Most of the major share indices have not shown any particularly major developments in recent weeks. However, if you take a closer look, you will notice that there are considerable divergent developments beneath the surface: The share prices of US regional banks, for example, have downright collapsed in some cases. And what is particularly interesting is that the S&P 500, the leading US index, owes most of its positive development to the performance of just a few large companies. Divergences in many areas of the markets on a scale not seen for years.
Meanwhile, the so-called 'fear barometer' VIX, an equity volatility index, is sending out relaxed signals: it has reached new lows in recent weeks, indicating optimism among market participants.

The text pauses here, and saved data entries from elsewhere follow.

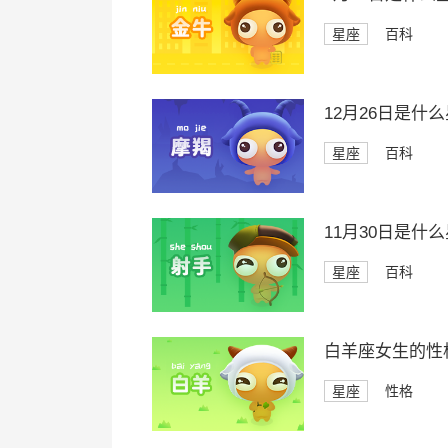
星座
百科
12月26日是什
星座
百科
11月30日是什
星座
百科
白羊座女生的性
星座
性格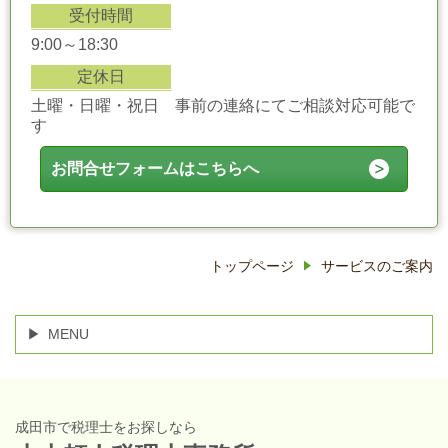
受付時間
9:00～18:30
定休日
土曜・日曜・祝日 事前の連絡にてご相談対応可能で
す
お問合せフォームはこちらへ
トップページ
サービスのご案内
MENU
成田市で税理士をお探しなら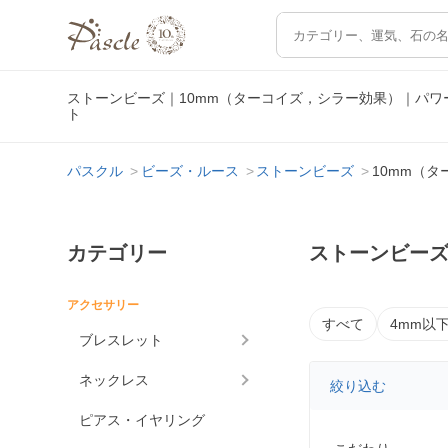
ストーンビーズ｜10mm（ターコイズ，シラー効果）｜パ
ト
パスクル
ビーズ・ルース
ストーンビーズ
10mm（
カテゴリー
ストーンビーズ
アクセサリー
すべて
4mm以
ブレスレット
ネックレス
絞り込む
ピアス・イヤリング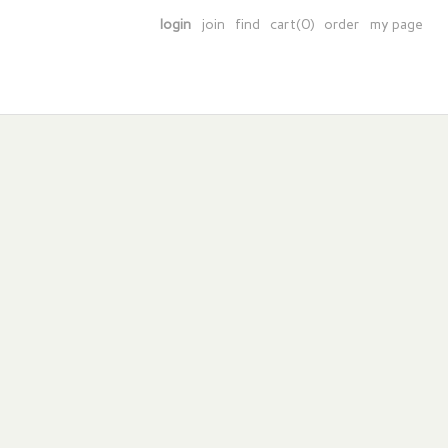
login
join
find
cart(0)
order
my page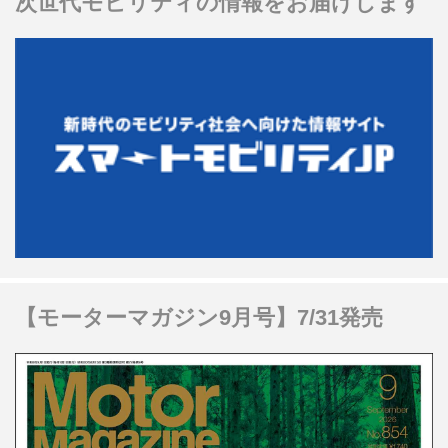
次世代モビリティの情報をお届けします
【モーターマガジン9月号】7/31発売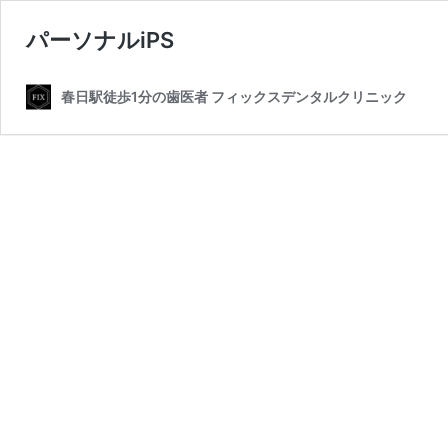
パーソナルiPS
春日駅徒歩1分の歯医者 フィックスデンタルクリニック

The US dollar remains weak and gold strong. Both indicate that market participants are expecting falling interest rates in the US and therefore a less restrictive policy from the US Federal Reserve. In connection with the US dollar, many are currently asking whether it will be able to maintain its supremacy for all eternity. This will almost certainly not be the case. But there are many indications that the extremely dominant position of this key currency will continue for a long time to come. Read more about this (here).
Another major issue is the dispute over the debt ceiling in the USA. The two camps of Democrats and Republicans seem miles apart. The good thing is that even though the current situation could well be somewhat explosive, there have been similar constellations in the past and a consensus and therefore a solution has always been found. The markets have never been greatly distracted by this issue.
How do we position ourselves as an active asset manager?
'Diversification' and 'quality' are currently the top priorities in all our strategies. The ongoing uncertainties in certain areas clearly speak in favor of this approach. Gold as a real asset is a stable component with further upside potential in our multi-asset strategies, and we use currency hedges in our portfolios. In the fixed-income area, we invest exclusively in high-quality bonds and also hedge the currency risk.